** Exercise instructions **
Reproduce the data below in full and exclude every picture.

Extracted page text data
————

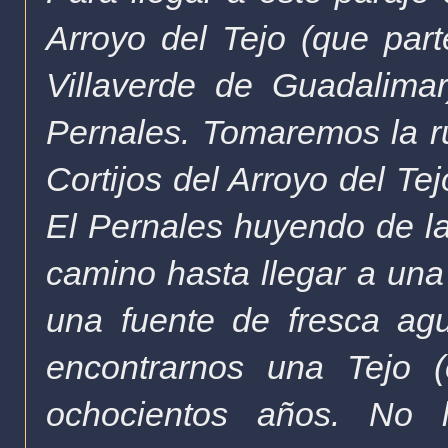
Arroyo del Tejo (que part
Villaverde de Guadalimar
Pernales. Tomaremos la rut
Cortijos del Arroyo del Te
El Pernales huyendo de la
camino hasta llegar a una 
una fuente de fresca ag
encontrarnos una Tejo 
ochocientos años. No l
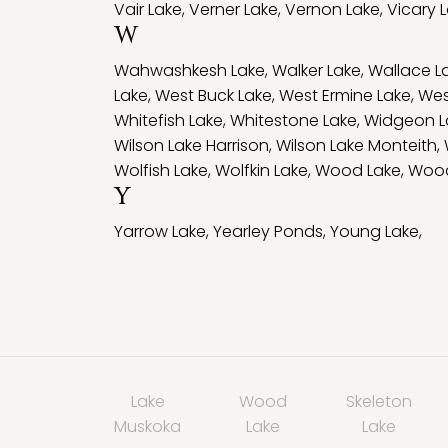
Vair Lake
,
Verner Lake
,
Vernon Lake
,
Vicary 
W
Wahwashkesh Lake
,
Walker Lake
,
Wallace L
Lake
,
West Buck Lake
,
West Ermine Lake
,
Wes
Whitefish Lake
,
Whitestone Lake
,
Widgeon L
Wilson Lake Harrison
,
Wilson Lake Monteith
,
Wolfish Lake
,
Wolfkin Lake
,
Wood Lake
,
Wood
Y
Yarrow Lake
,
Yearley Ponds
,
Young Lake
,
Lake
Wood
Skeleton
Muskoka
Lake
Lake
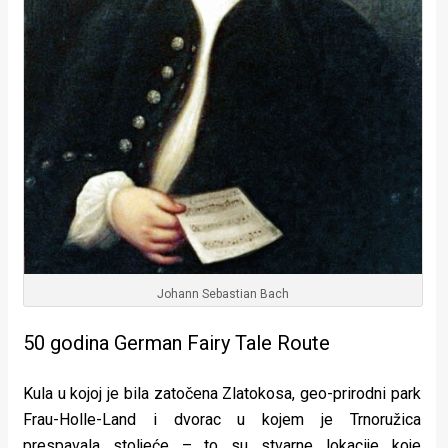
Johann Sebastian Bach
50 godina German Fairy Tale Route
Kula u kojoj je bila zatočena Zlatokosa, geo-prirodni park
Frau-Holle-Land i dvorac u kojem je Trnoružica
prespavala stoljeće – to su stvarne lokacije koje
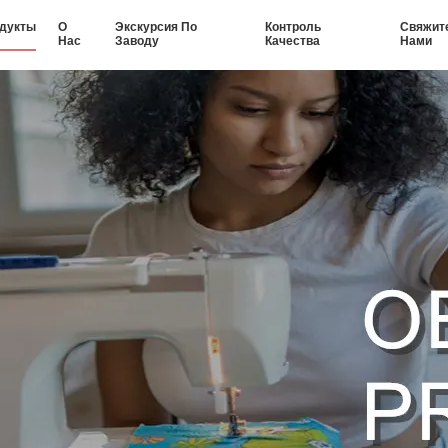
дукты
О
Экскурсия По
Контроль
Свяжит
Нас
Заводу
Качества
Нами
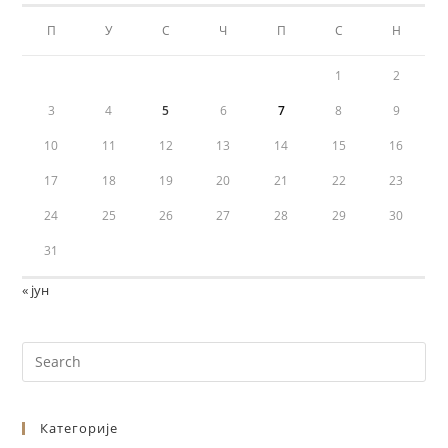
П
У
С
Ч
П
С
Н
1
2
3
4
5
6
7
8
9
10
11
12
13
14
15
16
17
18
19
20
21
22
23
24
25
26
27
28
29
30
31
« јун
Категорије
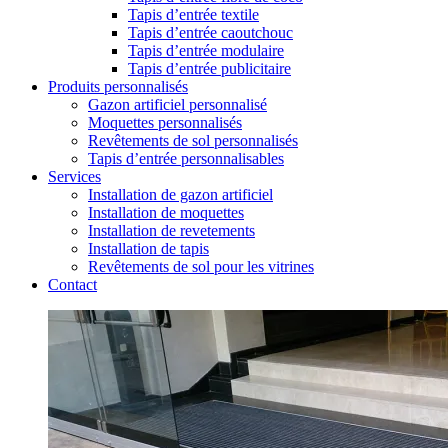
Tapis d’entrée textile
Tapis d’entrée caoutchouc
Tapis d’entrée modulaire
Tapis d’entrée publicitaire
Produits personnalisés
Gazon artificiel personnalisé
Moquettes personnalisés
Revêtements de sol personnalisés
Tapis d’entrée personnalisables
Services
Installation de gazon artificiel
Installation de moquettes
Installation de revetements
Installation de tapis
Revêtements de sol pour les vitrines
Contact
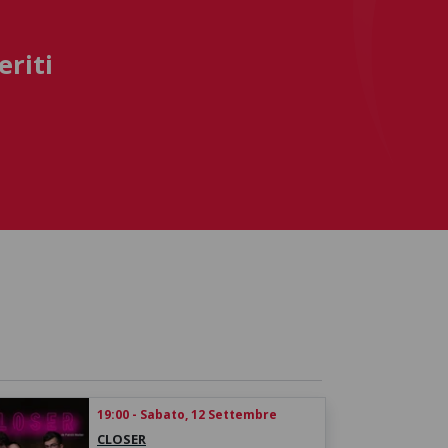
eriti
19:00 - Sabato, 12 Settembre
CLOSER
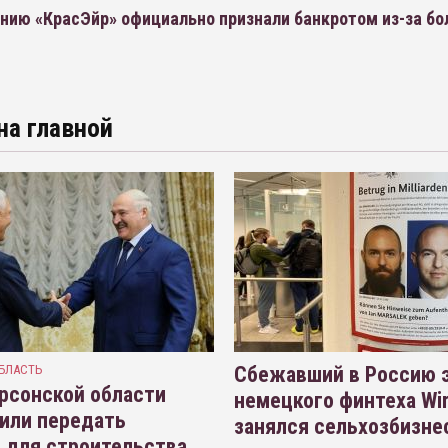
нию «КрасЭйр» официально признали банкротом из-за б
на главной
БЛАСТЬ
Сбежавший в Россию э
рсонской области
немецкого финтеха Wi
или передать
занялся сельхозбизне
 для строительства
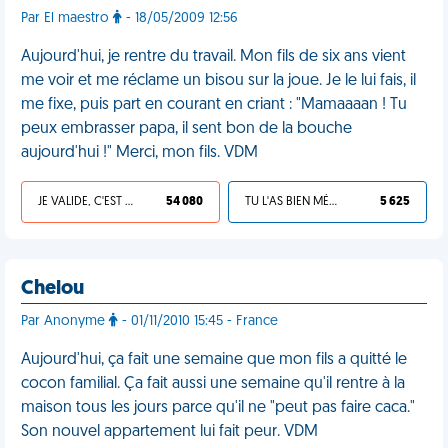
Par El maestro
- 18/05/2009 12:56
Aujourd'hui, je rentre du travail. Mon fils de six ans vient
me voir et me réclame un bisou sur la joue. Je le lui fais, il
me fixe, puis part en courant en criant : "Mamaaaan ! Tu
peux embrasser papa, il sent bon de la bouche
aujourd'hui !" Merci, mon fils. VDM
JE VALIDE, C'EST UNE VDM
54 080
TU L'AS BIEN MÉRITÉ
5 625
Chelou
Par Anonyme
- 01/11/2010 15:45 - France
Aujourd'hui, ça fait une semaine que mon fils a quitté le
cocon familial. Ça fait aussi une semaine qu'il rentre à la
maison tous les jours parce qu'il ne "peut pas faire caca."
Son nouvel appartement lui fait peur. VDM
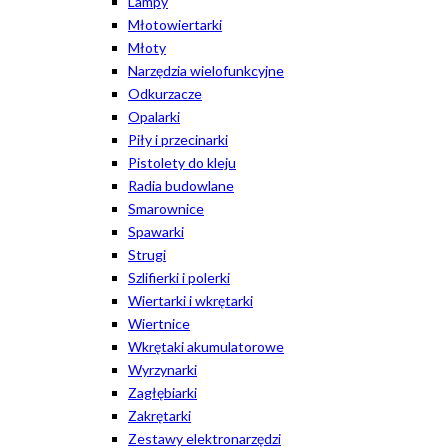
Lampy
Młotowiertarki
Młoty
Narzędzia wielofunkcyjne
Odkurzacze
Opalarki
Piły i przecinarki
Pistolety do kleju
Radia budowlane
Smarownice
Spawarki
Strugi
Szlifierki i polerki
Wiertarki i wkrętarki
Wiertnice
Wkrętaki akumulatorowe
Wyrzynarki
Zagłębiarki
Zakrętarki
Zestawy elektronarzędzi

————

** Completed exercise **
Arroyo del Tejo (que part
Villaverde de Guadalimar
Pernales. Tomaremos la rut
Cortijos del Arroyo del Te
El Pernales huyendo de la
camino hasta llegar a una 
una fuente de fresca ag
encontrarnos una Tejo 
ochocientos años. No l
Vair Lake
,
Verner Lake
,
Vernon Lake
,
Vicary 
W
Wahwashkesh Lake
,
Walker Lake
,
Wallace L
Lake
,
West Buck Lake
,
West Ermine Lake
,
Wes
Whitefish Lake
,
Whitestone Lake
,
Widgeon L
Wilson Lake Harrison
,
Wilson Lake Monteith
,
Wolfish Lake
,
Wolfkin Lake
,
Wood Lake
,
Wood
Y
Yarrow Lake
,
Yearley Ponds
,
Young Lake
,
Lake
Wood
Skeleton
Muskoka
Lake
Lake
Johann Sebastian Bach
50 godina German Fairy Tale Route
Kula u kojoj je bila zatočena Zlatokosa, geo-prirodni park
Frau-Holle-Land i dvorac u kojem je Trnoružica
prespavala stoljeće – to su stvarne lokacije koje
дукты
О
Экскурсия По
Контроль
Свяжит
Нас
Заводу
Качества
Нами
П
У
С
Ч
П
С
Н
1
2
3
4
5
6
7
8
9
10
11
12
13
14
15
16
17
18
19
20
21
22
23
24
25
26
27
28
29
30
31
« јун
Категорије
Tapis d’entrée textile
Tapis d’entrée caoutchouc
Tapis d’entrée modulaire
Tapis d’entrée publicitaire
Produits personnalisés
Gazon artificiel personnalisé
Moquettes personnalisés
Revêtements de sol personnalisés
Tapis d’entrée personnalisables
Services
Installation de gazon artificiel
Installation de moquettes
Installation de revetements
Installation de tapis
Revêtements de sol pour les vitrines
Contact
eriti
19:00 - Sabato, 12 Settembre
CLOSER
нию «КрасЭйр» официально признали банкротом из-за б
на главной
БЛАСТЬ
Сбежавший в Россию э
рсонской области
немецкого финтеха Wi
или передать
занялся сельхозбизне
 для строительства
Par El maestro
- 18/05/2009 12:56
Aujourd'hui, je rentre du travail. Mon fils de six ans vient
me voir et me réclame un bisou sur la joue. Je le lui fais, il
me fixe, puis part en courant en criant : "Mamaaaan ! Tu
peux embrasser papa, il sent bon de la bouche
aujourd'hui !" Merci, mon fils. VDM
JE VALIDE, C'EST UNE VDM
54 080
TU L'AS BIEN MÉRITÉ
5 625
Chelou
Par Anonyme
- 01/11/2010 15:45 - France
Aujourd'hui, ça fait une semaine que mon fils a quitté le
cocon familial. Ça fait aussi une semaine qu'il rentre à la
maison tous les jours parce qu'il ne "peut pas faire caca."
Son nouvel appartement lui fait peur. VDM
Lampy
Młotowiertarki
Młoty
Narzędzia wielofunkcyjne
Odkurzacze
Opalarki
Piły i przecinarki
Pistolety do kleju
Radia budowlane
Smarownice
Spawarki
Strugi
Szlifierki i polerki
Wiertarki i wkrętarki
Wiertnice
Wkrętaki akumulatorowe
Wyrzynarki
Zagłębiarki
Zakrętarki
Zestawy elektronarzędzi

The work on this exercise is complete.